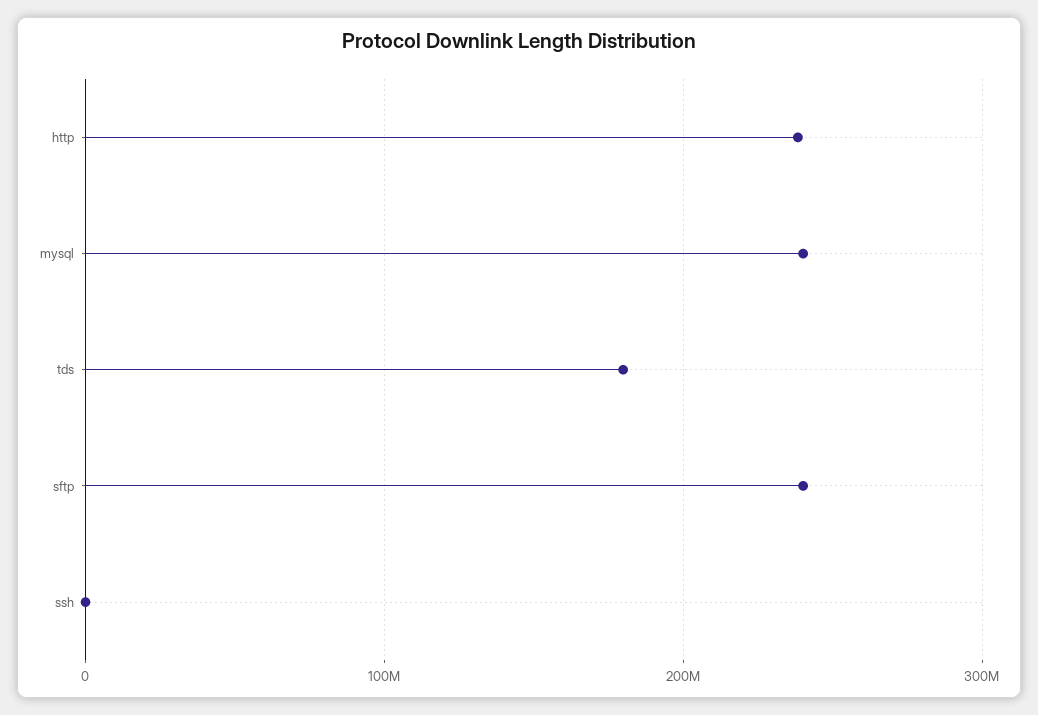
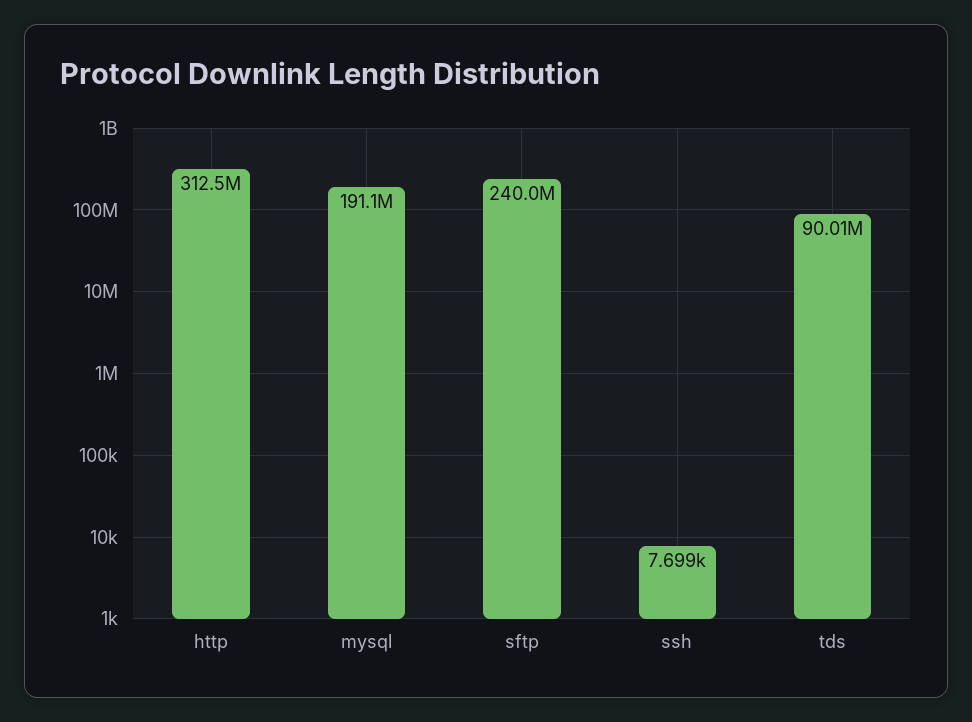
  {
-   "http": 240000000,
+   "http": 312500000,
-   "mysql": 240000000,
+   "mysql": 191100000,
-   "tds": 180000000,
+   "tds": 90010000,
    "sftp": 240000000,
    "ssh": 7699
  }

_ _ _

• **Exercise prompt**
Could you give back the full listing word for word, leaving out the images?

• **Answer to the exercise**
  {
-   "http": 240000000,
+   "http": 312500000,
-   "mysql": 240000000,
+   "mysql": 191100000,
-   "tds": 180000000,
+   "tds": 90010000,
    "sftp": 240000000,
    "ssh": 7699
  }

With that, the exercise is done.